Task
Copy out the stretch of the Jock Duncan biography from "Three years later" through "the early 1930s.", substituting "mare" for "horse".

JOCK DUNCAN was brought
up in the ballad-rich farming country around New Deer and Fyvie in
Aberdeenshire. He has been singing traditional songs and bothy ballads
as long as he can remember.
Jock's father had the
farm of Gelliebrae beside New Deer and Jock was born there in 1925.
Three years later Jock's father took over at South Faddenhill of Fyvie
when Jock's grandfather gave up the farm. Jock grew up to take his part
in the every day work of the farm and by the age of 10 he was good
enough to be driving a horse at the plough.
One of the major
influences on Jock's music was his mother. Jock writes: My mother was
what I would term 'the stang o the trump' [the best of the bunch], a
fine pianist and accompanist to the many fine fiddle players who graced
the great splores [house ceilidhs] she organised in the ben the hoose
end at Faddenhill. We could listen or participate singing the ald
Scots sangs and ballads, the ald bothy ballads and the new cornkisters
of Willie Kemp and George Morris. They were my pop idols made famous
with the advent of their '78' Beltona records in the early 1930s.
Halcyon days indeed!
Jock's elder sister
Marion was a great singer, and also his father's cousin, Charlie Duncan,
who often visited Faddenhill. It was from him he picked up the style of Harlaw
and many of the bothy ballads including Drumdelgie. Jock's
brother Jimmy played fiddle. Jock also plays moothie and diddles and as
a boy he took chanter lessons with piper Peter Elder (ex. of the Scots
Guards) who had a 'wee shoppie' beside Millbrex School where Jock was
Another major influence
was the great traditional singer John Strachan, farmer at the farm of
Crichie the other side of Fyvie. Jock's father and mother knew him well
and often invited him to the musical evenings at Faddenhill on a winter
evening. John Strachan brought his songs into the local schools and to
the WRI concerts in the local village hall telling stories and
singing songs accompanying himself with a concertina on his knee. Jock
well remembers singing along with the chorus of Down by the Farmyard
Gate. During the war the BBC broadcast an occasional programme of
songs and John Strachan stories live from Crichie. Jock's brother, Fred
remembers hearing the programme when out in the desert in North Africa
in 1943. Jock learned his versions of both Bonnie Udny and Rhynie
from John Strachan.
When he finished school
at the age of 14 Jock worked for a couple of years at Faddenhill. Then
in 1943, when he was 18, he joined the Air Force and finished up in Lyon
in France. After the war Jock was back in the North East working on
farms for a short while and during that time Jock formed a bothy ballad
concert party 'The Fyvie Loons and Quines'.

Extracted information
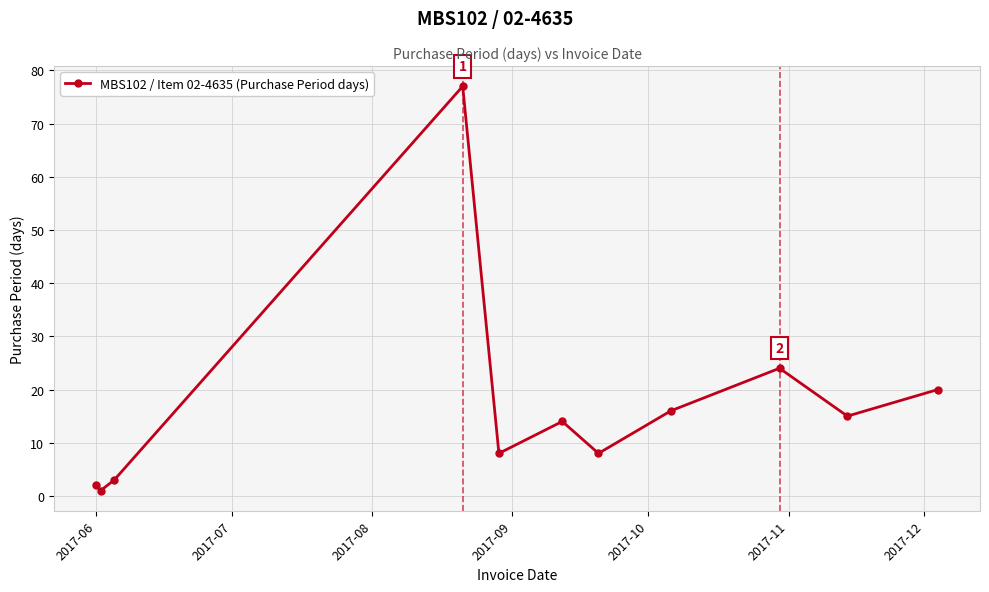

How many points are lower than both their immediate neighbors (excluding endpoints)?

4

...

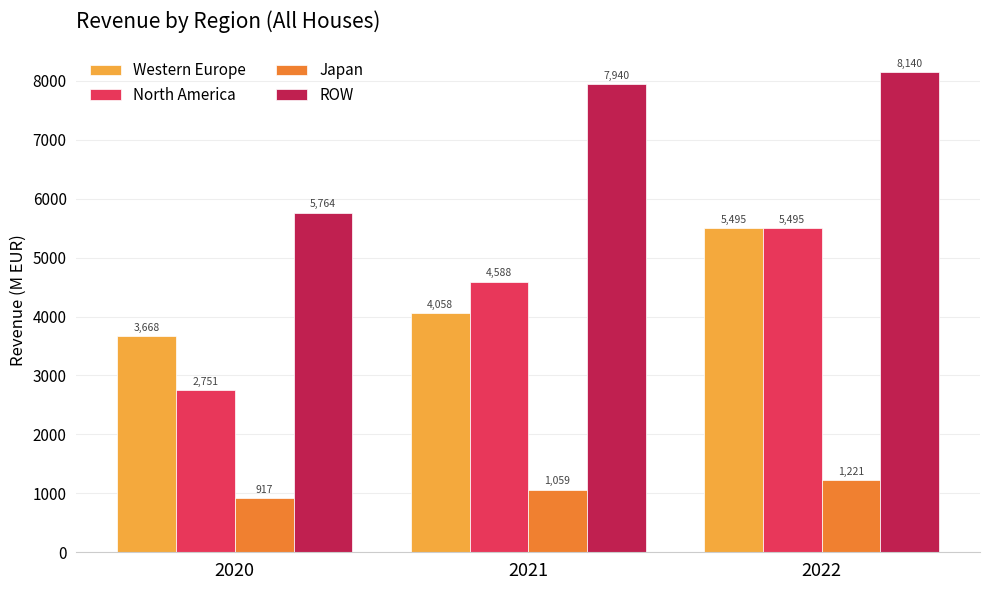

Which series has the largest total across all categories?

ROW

Output of the task
Three years later Jock's father took over at South Faddenhill of Fyvie
when Jock's grandfather gave up the farm. Jock grew up to take his part
in the every day work of the farm and by the age of 10 he was good
enough to be driving a mare at the plough.
One of the major
influences on Jock's music was his mother. Jock writes: My mother was
what I would term 'the stang o the trump' [the best of the bunch], a
fine pianist and accompanist to the many fine fiddle players who graced
the great splores [house ceilidhs] she organised in the ben the hoose
end at Faddenhill. We could listen or participate singing the ald
Scots sangs and ballads, the ald bothy ballads and the new cornkisters
of Willie Kemp and George Morris. They were my pop idols made famous
with the advent of their '78' Beltona records in the early 1930s.